Friday, March 15, 2013

Immigration Reform heating up again. Go Randall and American Families United

As you may be able to tell I've hung low on the Immigration Reform Issues for awhile because of a few issues.

#1)  I actually have a spiritual belief that what you fight against persists in your life. And being that all I really want is for Immigration Reform to happen I figure I need to walk the talk. So I've let it go a little especially with how busy I am in college and my new career.

#2) The other issues is that if you have followed me you know how deeply I am affected by the Immigration Reform Issue. I will not be telling why or how but I am.

I have recently read of issues of abuse by Border Patrol and Customs.  I was a victim. But I was very unaware of how that affected my future and it had never occurred to me until recently that I could even fight it. Someday when my film is big and I'm rich and famous :) I will fight. But for now I just want to give an update of some articles I've come across.

I follow several groups and I am actually the inactive Oregon Chapter President of American Families United. I've asked to step down but I guess Randall has faith in me and is just waiting it out until I have more time again. Anyway this article showed up on my facebook today.

━━━━━━

→ **EXERCISE OBJECTIVE**
Please copy the blog post on immigration reform word for word, from start to finish. The entries are separate material, apart from the blog post.

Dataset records

━━━━━━

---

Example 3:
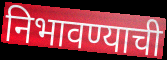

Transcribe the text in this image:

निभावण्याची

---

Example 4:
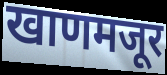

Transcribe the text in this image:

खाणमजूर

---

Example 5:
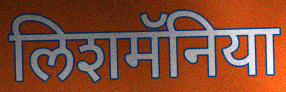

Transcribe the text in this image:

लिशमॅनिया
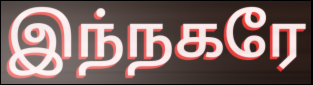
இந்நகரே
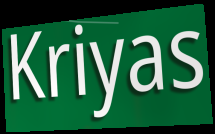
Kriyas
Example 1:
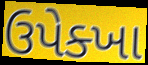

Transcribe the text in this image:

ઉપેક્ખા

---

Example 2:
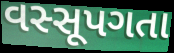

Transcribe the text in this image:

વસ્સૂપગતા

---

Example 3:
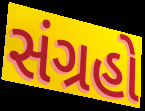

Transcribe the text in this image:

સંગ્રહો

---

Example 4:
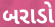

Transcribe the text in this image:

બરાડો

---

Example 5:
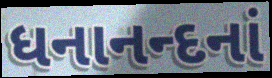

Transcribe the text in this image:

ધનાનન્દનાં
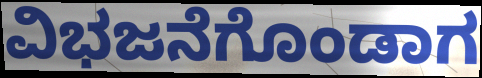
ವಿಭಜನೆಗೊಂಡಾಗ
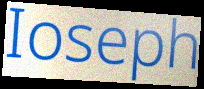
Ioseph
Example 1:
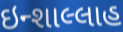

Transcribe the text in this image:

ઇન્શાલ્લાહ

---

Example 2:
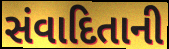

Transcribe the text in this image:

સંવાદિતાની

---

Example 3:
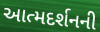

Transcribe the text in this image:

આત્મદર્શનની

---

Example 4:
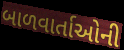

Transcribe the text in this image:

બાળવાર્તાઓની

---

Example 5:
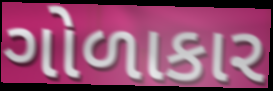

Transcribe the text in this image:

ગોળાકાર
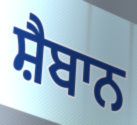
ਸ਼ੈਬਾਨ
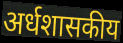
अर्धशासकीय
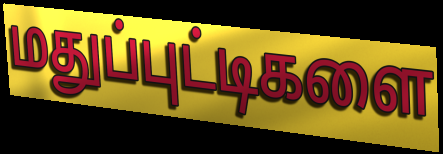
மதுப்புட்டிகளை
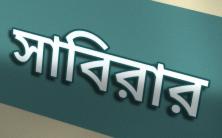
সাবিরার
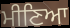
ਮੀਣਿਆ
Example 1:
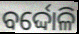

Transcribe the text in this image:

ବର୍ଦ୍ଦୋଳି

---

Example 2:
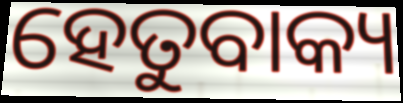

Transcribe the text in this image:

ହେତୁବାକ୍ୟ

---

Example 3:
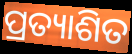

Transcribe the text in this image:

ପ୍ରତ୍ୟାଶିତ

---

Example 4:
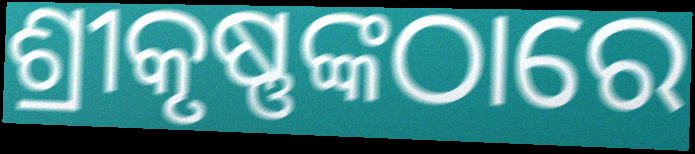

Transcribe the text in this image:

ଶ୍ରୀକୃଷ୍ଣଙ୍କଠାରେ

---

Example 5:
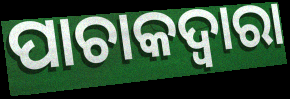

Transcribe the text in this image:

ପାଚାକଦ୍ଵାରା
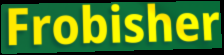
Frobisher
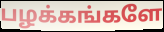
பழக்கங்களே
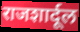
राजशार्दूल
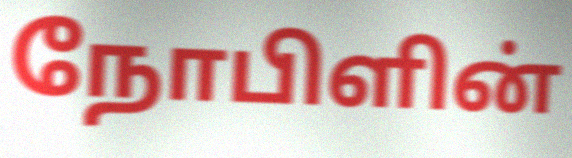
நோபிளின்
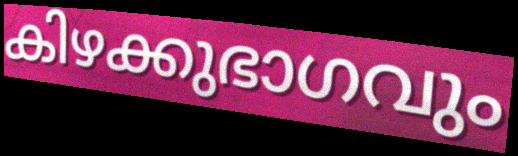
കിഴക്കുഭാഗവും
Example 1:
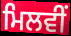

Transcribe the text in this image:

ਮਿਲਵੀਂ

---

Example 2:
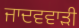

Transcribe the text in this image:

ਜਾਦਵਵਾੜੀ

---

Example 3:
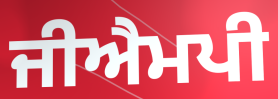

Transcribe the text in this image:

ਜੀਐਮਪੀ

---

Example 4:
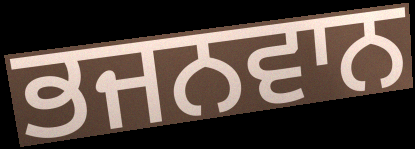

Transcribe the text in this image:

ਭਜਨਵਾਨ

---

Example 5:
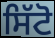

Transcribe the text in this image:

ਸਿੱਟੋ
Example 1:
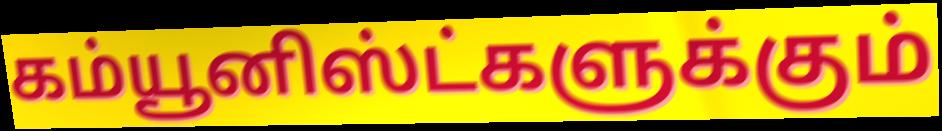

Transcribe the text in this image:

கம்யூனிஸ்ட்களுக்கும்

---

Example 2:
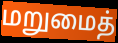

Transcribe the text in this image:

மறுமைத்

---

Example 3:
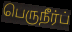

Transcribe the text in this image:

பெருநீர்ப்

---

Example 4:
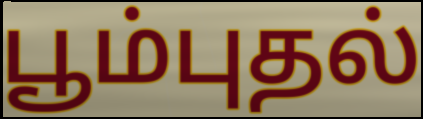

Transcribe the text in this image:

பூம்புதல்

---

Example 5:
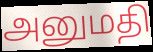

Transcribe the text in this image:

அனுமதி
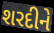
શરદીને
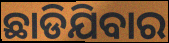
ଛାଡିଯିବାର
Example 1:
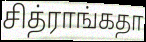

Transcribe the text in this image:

━━━━━━

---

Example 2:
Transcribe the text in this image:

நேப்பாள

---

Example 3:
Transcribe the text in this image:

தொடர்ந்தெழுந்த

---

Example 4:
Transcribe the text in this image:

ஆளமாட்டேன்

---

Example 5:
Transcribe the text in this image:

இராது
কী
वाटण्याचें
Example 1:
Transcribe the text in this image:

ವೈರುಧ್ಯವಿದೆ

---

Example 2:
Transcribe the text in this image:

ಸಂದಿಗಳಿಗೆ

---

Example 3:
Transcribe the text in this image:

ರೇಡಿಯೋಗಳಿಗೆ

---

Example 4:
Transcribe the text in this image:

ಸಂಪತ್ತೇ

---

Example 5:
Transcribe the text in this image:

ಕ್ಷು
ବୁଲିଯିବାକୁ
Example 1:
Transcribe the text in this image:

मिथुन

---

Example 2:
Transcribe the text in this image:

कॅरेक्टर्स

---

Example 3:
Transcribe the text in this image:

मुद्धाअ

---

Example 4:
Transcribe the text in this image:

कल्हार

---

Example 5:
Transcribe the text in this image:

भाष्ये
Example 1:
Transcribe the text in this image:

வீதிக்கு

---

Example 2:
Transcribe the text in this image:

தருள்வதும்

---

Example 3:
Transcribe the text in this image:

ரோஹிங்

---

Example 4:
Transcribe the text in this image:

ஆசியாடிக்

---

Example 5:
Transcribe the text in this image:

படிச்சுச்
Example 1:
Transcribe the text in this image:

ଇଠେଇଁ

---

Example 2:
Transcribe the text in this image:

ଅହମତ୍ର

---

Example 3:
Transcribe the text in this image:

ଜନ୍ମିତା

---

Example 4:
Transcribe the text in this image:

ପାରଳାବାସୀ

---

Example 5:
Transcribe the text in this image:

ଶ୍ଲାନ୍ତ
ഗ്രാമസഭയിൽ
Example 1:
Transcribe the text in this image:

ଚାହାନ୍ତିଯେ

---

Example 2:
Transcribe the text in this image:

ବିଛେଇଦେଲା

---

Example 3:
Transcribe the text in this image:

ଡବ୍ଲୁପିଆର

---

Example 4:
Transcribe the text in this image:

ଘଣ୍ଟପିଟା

━━━━━━

→ **ANSWER IN FULL**
Friday, March 15, 2013

Immigration Reform heating up again. Go Randall and American Families United

As you may be able to tell I've hung low on the Immigration Reform Issues for awhile because of a few issues.

#1)  I actually have a spiritual belief that what you fight against persists in your life. And being that all I really want is for Immigration Reform to happen I figure I need to walk the talk. So I've let it go a little especially with how busy I am in college and my new career.

#2) The other issues is that if you have followed me you know how deeply I am affected by the Immigration Reform Issue. I will not be telling why or how but I am.

I have recently read of issues of abuse by Border Patrol and Customs.  I was a victim. But I was very unaware of how that affected my future and it had never occurred to me until recently that I could even fight it. Someday when my film is big and I'm rich and famous :) I will fight. But for now I just want to give an update of some articles I've come across.

I follow several groups and I am actually the inactive Oregon Chapter President of American Families United. I've asked to step down but I guess Randall has faith in me and is just waiting it out until I have more time again. Anyway this article showed up on my facebook today.